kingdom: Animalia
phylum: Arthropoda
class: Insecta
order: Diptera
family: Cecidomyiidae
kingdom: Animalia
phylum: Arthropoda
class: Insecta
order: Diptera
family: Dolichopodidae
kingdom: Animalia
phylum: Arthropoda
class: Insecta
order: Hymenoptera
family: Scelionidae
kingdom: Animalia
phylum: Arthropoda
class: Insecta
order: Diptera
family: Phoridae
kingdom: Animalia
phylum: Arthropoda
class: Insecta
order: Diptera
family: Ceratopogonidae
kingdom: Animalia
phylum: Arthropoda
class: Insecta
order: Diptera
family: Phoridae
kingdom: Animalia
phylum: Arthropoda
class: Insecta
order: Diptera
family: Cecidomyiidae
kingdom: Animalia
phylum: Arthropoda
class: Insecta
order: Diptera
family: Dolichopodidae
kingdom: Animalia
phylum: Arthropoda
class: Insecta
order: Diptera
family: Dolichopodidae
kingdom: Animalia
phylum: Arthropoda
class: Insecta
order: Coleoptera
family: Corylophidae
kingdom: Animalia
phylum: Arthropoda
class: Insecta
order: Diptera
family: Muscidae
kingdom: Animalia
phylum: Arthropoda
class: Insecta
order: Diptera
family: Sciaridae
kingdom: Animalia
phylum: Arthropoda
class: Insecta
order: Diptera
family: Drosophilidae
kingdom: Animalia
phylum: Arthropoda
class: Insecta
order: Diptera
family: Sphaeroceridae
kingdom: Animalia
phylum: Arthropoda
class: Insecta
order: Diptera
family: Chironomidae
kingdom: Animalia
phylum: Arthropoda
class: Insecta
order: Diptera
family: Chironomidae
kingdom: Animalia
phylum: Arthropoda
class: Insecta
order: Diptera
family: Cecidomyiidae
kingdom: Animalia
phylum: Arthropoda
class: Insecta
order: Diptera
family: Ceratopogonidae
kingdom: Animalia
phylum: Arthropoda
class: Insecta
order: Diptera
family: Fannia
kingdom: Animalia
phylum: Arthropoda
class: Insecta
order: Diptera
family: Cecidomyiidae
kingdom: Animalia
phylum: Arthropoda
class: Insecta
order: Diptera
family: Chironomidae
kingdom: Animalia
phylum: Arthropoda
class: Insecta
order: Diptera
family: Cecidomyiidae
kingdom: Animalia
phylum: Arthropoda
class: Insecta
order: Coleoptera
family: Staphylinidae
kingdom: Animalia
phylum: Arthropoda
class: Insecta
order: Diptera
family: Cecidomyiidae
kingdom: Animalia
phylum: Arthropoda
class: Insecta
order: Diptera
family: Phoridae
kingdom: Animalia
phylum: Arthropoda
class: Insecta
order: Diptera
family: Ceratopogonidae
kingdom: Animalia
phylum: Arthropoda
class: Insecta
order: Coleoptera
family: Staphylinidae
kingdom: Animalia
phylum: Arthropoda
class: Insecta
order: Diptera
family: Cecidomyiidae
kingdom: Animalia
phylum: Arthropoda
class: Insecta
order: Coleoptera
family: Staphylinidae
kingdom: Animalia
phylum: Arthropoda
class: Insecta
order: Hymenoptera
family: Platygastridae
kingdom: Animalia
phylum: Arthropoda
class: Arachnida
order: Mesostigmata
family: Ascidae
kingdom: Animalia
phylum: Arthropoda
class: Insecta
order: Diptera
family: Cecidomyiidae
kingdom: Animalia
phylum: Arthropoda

WRITTEN PROBLEM:
Reproduce all of the lines above, character for character.

TASK SOLUTION:
kingdom: Animalia
phylum: Arthropoda
class: Insecta
order: Diptera
family: Cecidomyiidae
kingdom: Animalia
phylum: Arthropoda
class: Insecta
order: Diptera
family: Dolichopodidae
kingdom: Animalia
phylum: Arthropoda
class: Insecta
order: Hymenoptera
family: Scelionidae
kingdom: Animalia
phylum: Arthropoda
class: Insecta
order: Diptera
family: Phoridae
kingdom: Animalia
phylum: Arthropoda
class: Insecta
order: Diptera
family: Ceratopogonidae
kingdom: Animalia
phylum: Arthropoda
class: Insecta
order: Diptera
family: Phoridae
kingdom: Animalia
phylum: Arthropoda
class: Insecta
order: Diptera
family: Cecidomyiidae
kingdom: Animalia
phylum: Arthropoda
class: Insecta
order: Diptera
family: Dolichopodidae
kingdom: Animalia
phylum: Arthropoda
class: Insecta
order: Diptera
family: Dolichopodidae
kingdom: Animalia
phylum: Arthropoda
class: Insecta
order: Coleoptera
family: Corylophidae
kingdom: Animalia
phylum: Arthropoda
class: Insecta
order: Diptera
family: Muscidae
kingdom: Animalia
phylum: Arthropoda
class: Insecta
order: Diptera
family: Sciaridae
kingdom: Animalia
phylum: Arthropoda
class: Insecta
order: Diptera
family: Drosophilidae
kingdom: Animalia
phylum: Arthropoda
class: Insecta
order: Diptera
family: Sphaeroceridae
kingdom: Animalia
phylum: Arthropoda
class: Insecta
order: Diptera
family: Chironomidae
kingdom: Animalia
phylum: Arthropoda
class: Insecta
order: Diptera
family: Chironomidae
kingdom: Animalia
phylum: Arthropoda
class: Insecta
order: Diptera
family: Cecidomyiidae
kingdom: Animalia
phylum: Arthropoda
class: Insecta
order: Diptera
family: Ceratopogonidae
kingdom: Animalia
phylum: Arthropoda
class: Insecta
order: Diptera
family: Fannia
kingdom: Animalia
phylum: Arthropoda
class: Insecta
order: Diptera
family: Cecidomyiidae
kingdom: Animalia
phylum: Arthropoda
class: Insecta
order: Diptera
family: Chironomidae
kingdom: Animalia
phylum: Arthropoda
class: Insecta
order: Diptera
family: Cecidomyiidae
kingdom: Animalia
phylum: Arthropoda
class: Insecta
order: Coleoptera
family: Staphylinidae
kingdom: Animalia
phylum: Arthropoda
class: Insecta
order: Diptera
family: Cecidomyiidae
kingdom: Animalia
phylum: Arthropoda
class: Insecta
order: Diptera
family: Phoridae
kingdom: Animalia
phylum: Arthropoda
class: Insecta
order: Diptera
family: Ceratopogonidae
kingdom: Animalia
phylum: Arthropoda
class: Insecta
order: Coleoptera
family: Staphylinidae
kingdom: Animalia
phylum: Arthropoda
class: Insecta
order: Diptera
family: Cecidomyiidae
kingdom: Animalia
phylum: Arthropoda
class: Insecta
order: Coleoptera
family: Staphylinidae
kingdom: Animalia
phylum: Arthropoda
class: Insecta
order: Hymenoptera
family: Platygastridae
kingdom: Animalia
phylum: Arthropoda
class: Arachnida
order: Mesostigmata
family: Ascidae
kingdom: Animalia
phylum: Arthropoda
class: Insecta
order: Diptera
family: Cecidomyiidae
kingdom: Animalia
phylum: Arthropoda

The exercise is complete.